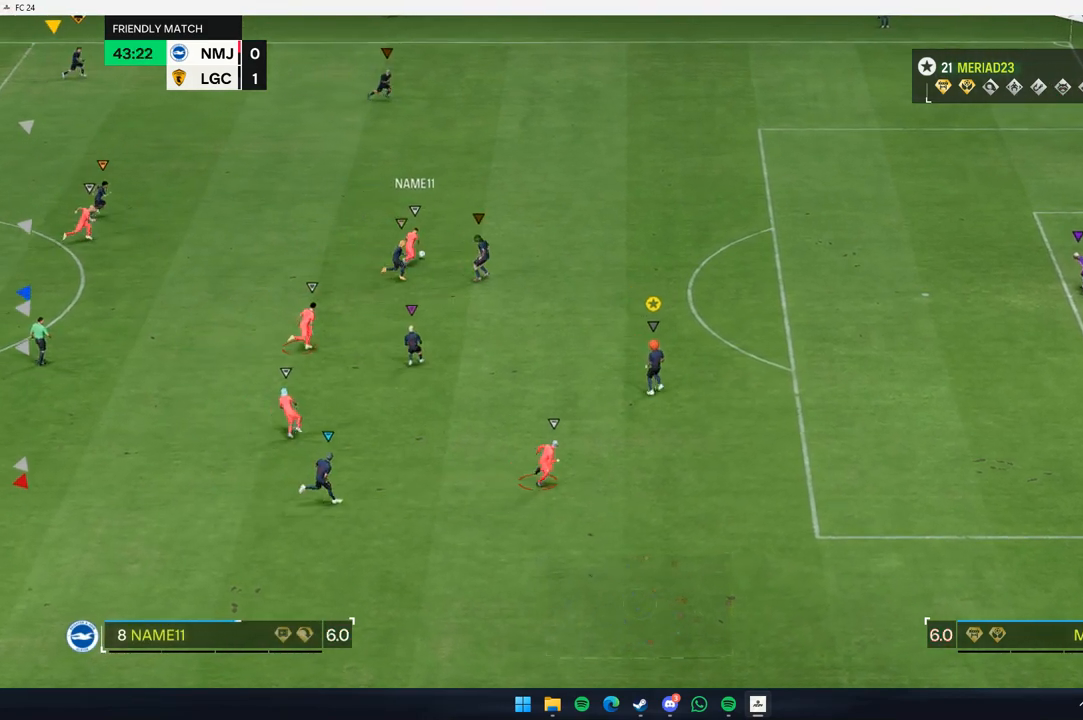
{"dt_ms": 500, "buttons": [], "left_stick": "up-right", "events": [[17, "left_stick", "right"], [150, "left_stick", "down-right"], [300, "left_stick", "up-right"]]}
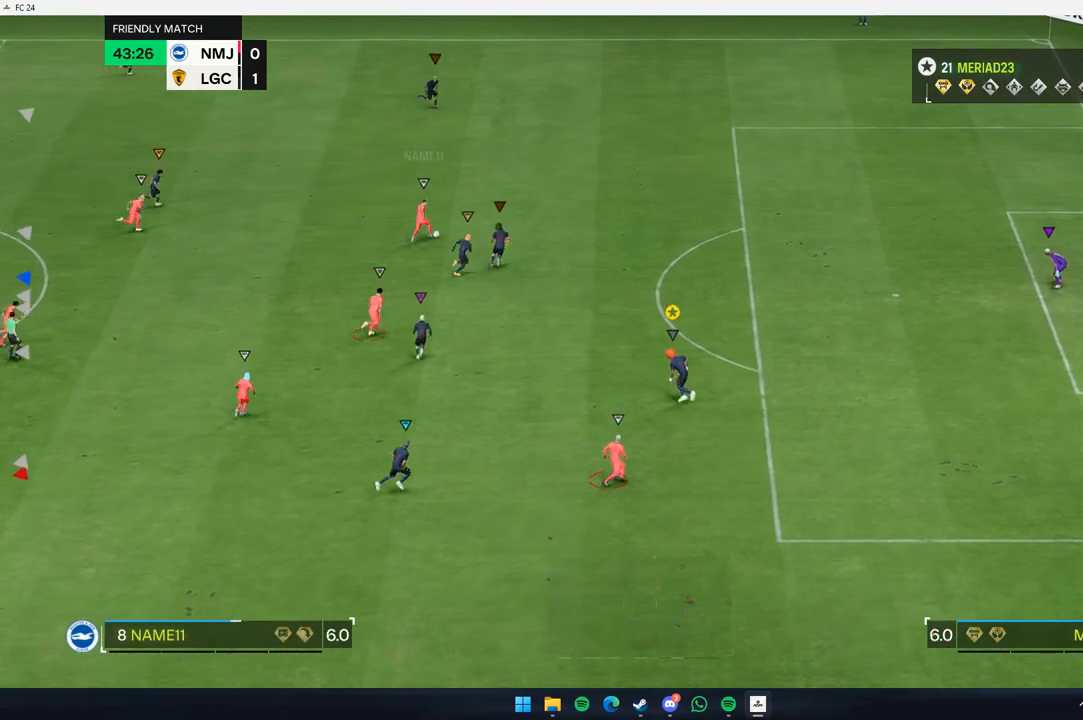
{"dt_ms": 500, "buttons": [], "left_stick": "up", "events": [[200, "left_stick", "up"]]}
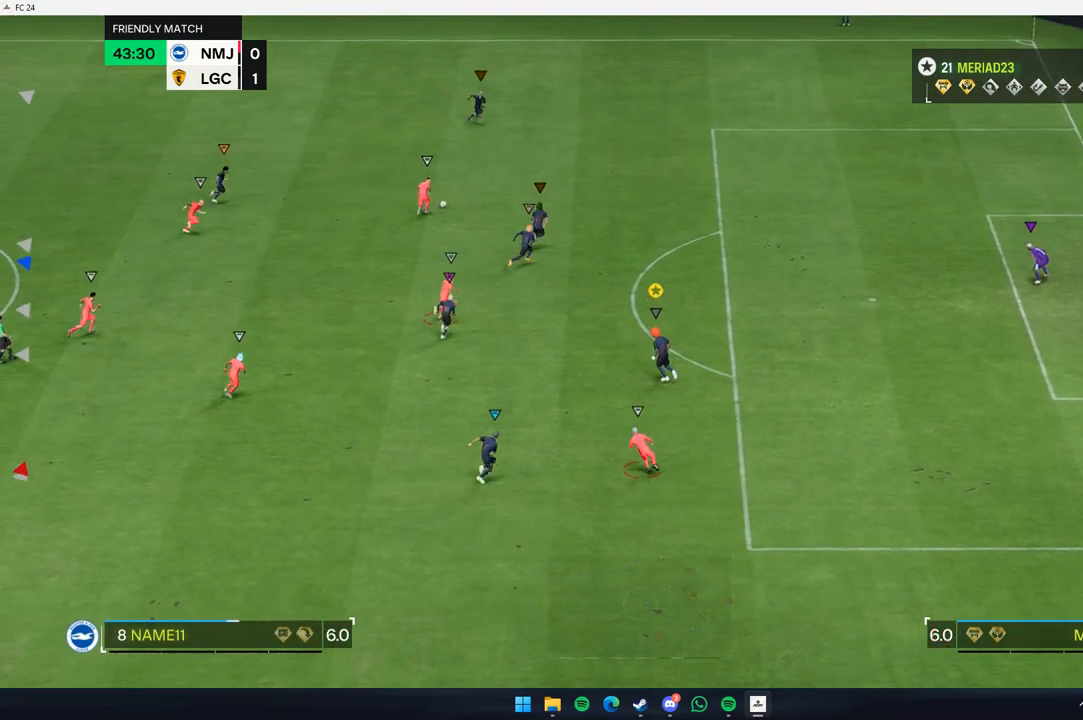
{"dt_ms": 500, "buttons": [], "left_stick": "up-right", "events": [[450, "left_stick", "up-right"]]}
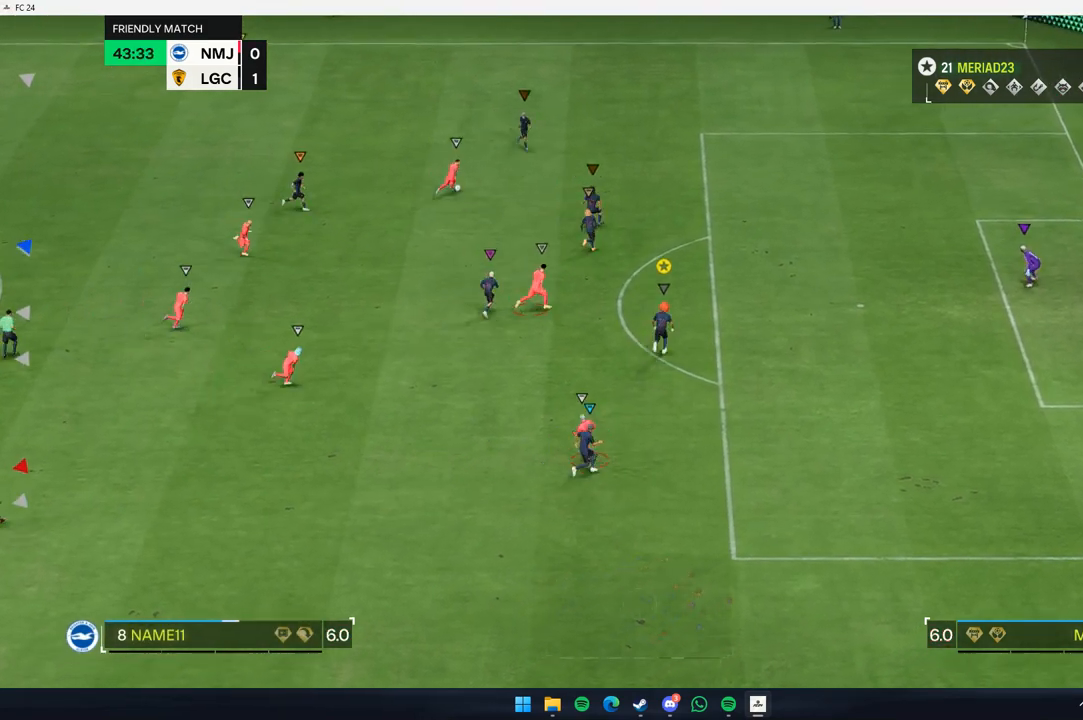
{"dt_ms": 500, "buttons": [], "left_stick": "up-right", "events": []}
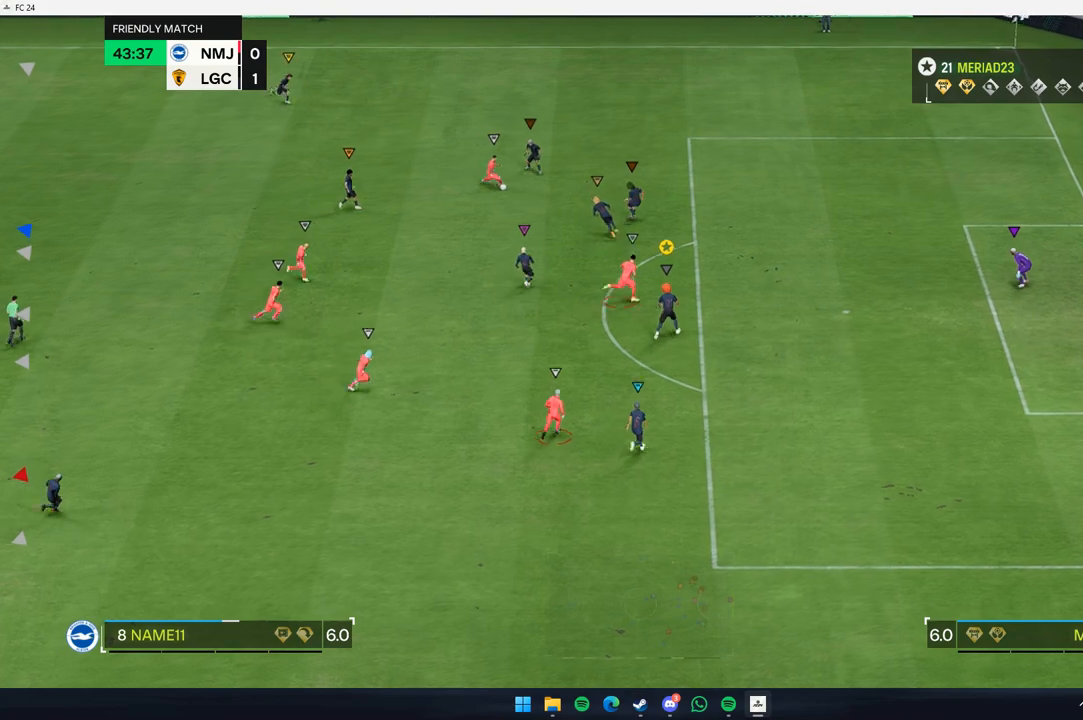
{"dt_ms": 500, "buttons": [], "left_stick": "up-right", "events": []}
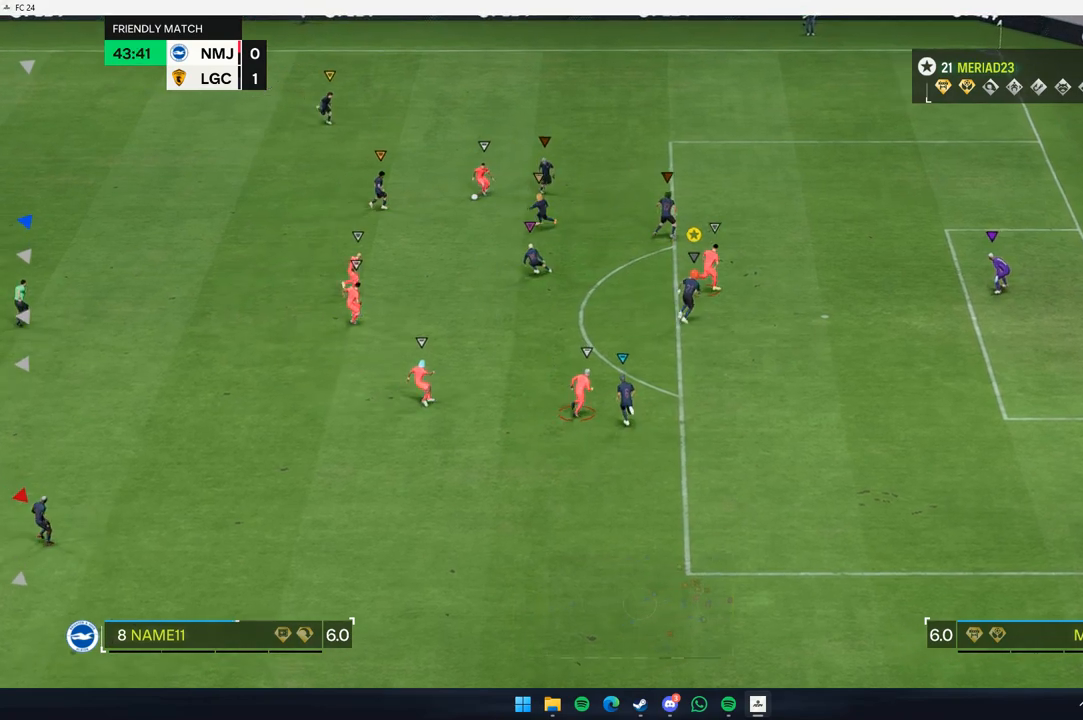
{"dt_ms": 500, "buttons": [], "left_stick": "down-left", "events": [[233, "left_stick", "center"], [283, "left_stick", "down-left"]]}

**Exercise objective**
The records above are to be restated exactly, with all pictures omitted.

**Output**
{"dt_ms": 500, "buttons": [], "left_stick": "up-right", "events": [[17, "left_stick", "right"], [150, "left_stick", "down-right"], [300, "left_stick", "up-right"]]}
{"dt_ms": 500, "buttons": [], "left_stick": "up", "events": [[200, "left_stick", "up"]]}
{"dt_ms": 500, "buttons": [], "left_stick": "up-right", "events": [[450, "left_stick", "up-right"]]}
{"dt_ms": 500, "buttons": [], "left_stick": "up-right", "events": []}
{"dt_ms": 500, "buttons": [], "left_stick": "up-right", "events": []}
{"dt_ms": 500, "buttons": [], "left_stick": "down-left", "events": [[233, "left_stick", "center"], [283, "left_stick", "down-left"]]}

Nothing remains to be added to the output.